The SDS-SEA offers the regional platform and operational modalities for the implementation of the requirements of Agenda 21, the Millennium Development Goals (MDG) and World Summit on Sustainable Development (WSSD) Plan of Implementation with regard to the coasts, islands and oceans. It embodies the shared vision, mission and desired changes of the countries and stakeholders for the sustainable development of the Seas of East Asia, and contains 50 action programmes and 227 actions/activities. The action programmes and activities cut across major fields of concerns and needs in the sustainable development of the Seas of East Asia, including the implementation of concerned international conventions, biodiversity, land based pollution, fisheries and aquaculture, maritime transport, investment, scientific research, integrated coastal management (ICM), watershed and river basin management, large marine ecosystems and capacity building, etc.
The regional coordinating mechanism established by the countries is a unique and innovative approach to management of the regional seas. The mechanism is not legally binding, as is the case with regional conventions. Rather, it is an arrangement founded on the principles of partnership, and dedicated to the achievement of the shared vision and objectives of the SDS-SEA.
As a partnership, the regional arrangement is inclusive of all concerned stakeholders and is outcome-oriented, meaning that the partnership is based on identified common objectives or goals of stakeholders. When such goals are attained, individually or collectively, the partnership ceases, transforms to another institutional mechanism, or adopts a new common objective or goal.
In December 2003 the Putrajaya Declaration was signed among 12 littoral states, recognizing the importance of sustainable development and management of coastal and marine resources within the region, and committing individual and collective efforts of the countries to the implementation of the Sustainable Development Strategy of the Seas of East Asia (SDS-SEA). Signatories to the Putrajaya Declaration include the Governments of Brunei Darussalam, Cambodia, China, DPR Korea, Indonesia, Japan, Malaysia, Philippines, RO Korea, Singapore, Thailand and Vietnam.

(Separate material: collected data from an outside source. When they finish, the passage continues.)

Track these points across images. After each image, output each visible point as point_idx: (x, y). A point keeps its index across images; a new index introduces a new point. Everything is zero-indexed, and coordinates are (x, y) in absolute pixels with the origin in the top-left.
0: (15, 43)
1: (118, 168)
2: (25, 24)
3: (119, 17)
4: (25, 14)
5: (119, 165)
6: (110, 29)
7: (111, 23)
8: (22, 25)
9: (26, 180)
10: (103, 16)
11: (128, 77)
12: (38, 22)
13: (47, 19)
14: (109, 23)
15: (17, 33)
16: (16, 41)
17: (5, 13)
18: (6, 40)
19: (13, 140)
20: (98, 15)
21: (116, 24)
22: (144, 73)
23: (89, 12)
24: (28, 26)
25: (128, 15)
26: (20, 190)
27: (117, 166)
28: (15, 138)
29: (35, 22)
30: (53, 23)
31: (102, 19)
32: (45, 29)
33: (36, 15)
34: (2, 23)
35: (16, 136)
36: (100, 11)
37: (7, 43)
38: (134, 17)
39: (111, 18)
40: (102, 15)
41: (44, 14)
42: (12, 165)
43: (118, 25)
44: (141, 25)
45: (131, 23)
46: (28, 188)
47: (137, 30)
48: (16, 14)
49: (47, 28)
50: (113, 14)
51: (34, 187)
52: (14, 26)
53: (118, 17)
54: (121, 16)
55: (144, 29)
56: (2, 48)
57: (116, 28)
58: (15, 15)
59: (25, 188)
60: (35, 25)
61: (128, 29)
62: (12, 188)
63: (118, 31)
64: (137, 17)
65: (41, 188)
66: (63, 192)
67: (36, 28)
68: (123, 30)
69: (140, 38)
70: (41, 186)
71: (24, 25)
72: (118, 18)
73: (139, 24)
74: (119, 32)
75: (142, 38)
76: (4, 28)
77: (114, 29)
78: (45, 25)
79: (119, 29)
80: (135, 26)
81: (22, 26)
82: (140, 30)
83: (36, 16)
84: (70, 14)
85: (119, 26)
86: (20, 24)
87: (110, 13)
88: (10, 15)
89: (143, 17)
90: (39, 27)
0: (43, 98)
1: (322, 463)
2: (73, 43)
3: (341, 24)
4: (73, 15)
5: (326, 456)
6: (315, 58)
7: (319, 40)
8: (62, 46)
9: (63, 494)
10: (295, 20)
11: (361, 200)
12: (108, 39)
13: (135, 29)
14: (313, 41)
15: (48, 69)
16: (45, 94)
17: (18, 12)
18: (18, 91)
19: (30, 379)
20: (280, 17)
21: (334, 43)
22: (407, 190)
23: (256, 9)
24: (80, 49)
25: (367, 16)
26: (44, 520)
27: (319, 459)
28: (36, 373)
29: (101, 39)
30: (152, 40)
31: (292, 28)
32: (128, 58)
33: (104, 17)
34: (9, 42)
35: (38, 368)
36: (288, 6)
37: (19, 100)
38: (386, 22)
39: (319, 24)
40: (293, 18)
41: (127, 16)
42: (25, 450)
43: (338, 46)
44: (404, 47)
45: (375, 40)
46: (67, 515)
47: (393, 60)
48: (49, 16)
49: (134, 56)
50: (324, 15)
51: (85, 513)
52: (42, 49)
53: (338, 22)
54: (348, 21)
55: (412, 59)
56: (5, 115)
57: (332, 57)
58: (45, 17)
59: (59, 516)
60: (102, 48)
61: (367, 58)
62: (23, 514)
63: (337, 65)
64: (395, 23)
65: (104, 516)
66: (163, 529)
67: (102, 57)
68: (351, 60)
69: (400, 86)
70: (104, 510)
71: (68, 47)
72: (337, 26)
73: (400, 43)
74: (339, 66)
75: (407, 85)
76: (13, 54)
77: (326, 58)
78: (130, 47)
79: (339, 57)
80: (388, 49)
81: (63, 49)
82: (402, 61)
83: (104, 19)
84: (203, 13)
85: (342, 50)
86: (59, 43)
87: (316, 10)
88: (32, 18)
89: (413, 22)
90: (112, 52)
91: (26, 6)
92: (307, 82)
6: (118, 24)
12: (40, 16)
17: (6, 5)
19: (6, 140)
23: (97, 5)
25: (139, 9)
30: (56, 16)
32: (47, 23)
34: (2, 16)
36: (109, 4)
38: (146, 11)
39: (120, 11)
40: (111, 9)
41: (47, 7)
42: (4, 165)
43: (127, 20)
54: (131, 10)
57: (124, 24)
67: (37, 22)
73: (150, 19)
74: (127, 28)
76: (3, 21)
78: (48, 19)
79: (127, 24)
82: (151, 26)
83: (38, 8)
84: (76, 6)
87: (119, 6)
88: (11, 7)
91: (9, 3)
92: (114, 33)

On 15 December 2006 the Haikou Partnership Agreement was signed among 11 countries, thereby formally establishing PEMSEA as the regional coordinating mechanism for the implementation of the SDS-SEA. The Agreement also confirmed the countries' resolve to transform PEMSEA from a regional project-based arrangement to a self-sustained and effective regional collaborative mechanism with a mandate to pursue the implementation of the SDS-SEA through collaborative, synergistic and responsible actions. Signatories to the Haikou Partnership Agreement include the Governments of Cambodia, PR China, DPR Korea, Indonesia, Japan, Lao PDR, Philippines, RO Korea, Singapore, Timor-Leste and Viet Nam.
On 16 December 2006, 12 stakeholder organizations signed the Partnership Operating Arrangements, thus becoming the first group of non-governmental organizations to be formally recognized as PEMSEA Partners for the implementation of the SDS-SEA. The 12 PEMSEA Partners include: Conservation International Philippines; Coastal Management Center; UNDP/GEF Small Grants Programme; IOC/WESTPAC; Korea Environment Institute; Korea Maritime Institute; Korea Ocean Research and Development Institute; Ocean Policy and Research Foundation; Oil Spill Response and East Asia Response Limited; Plymouth Marine Laboratory; UNEP Global Programme of Action; and the UNDP/GEF Yellow Sea LME Project.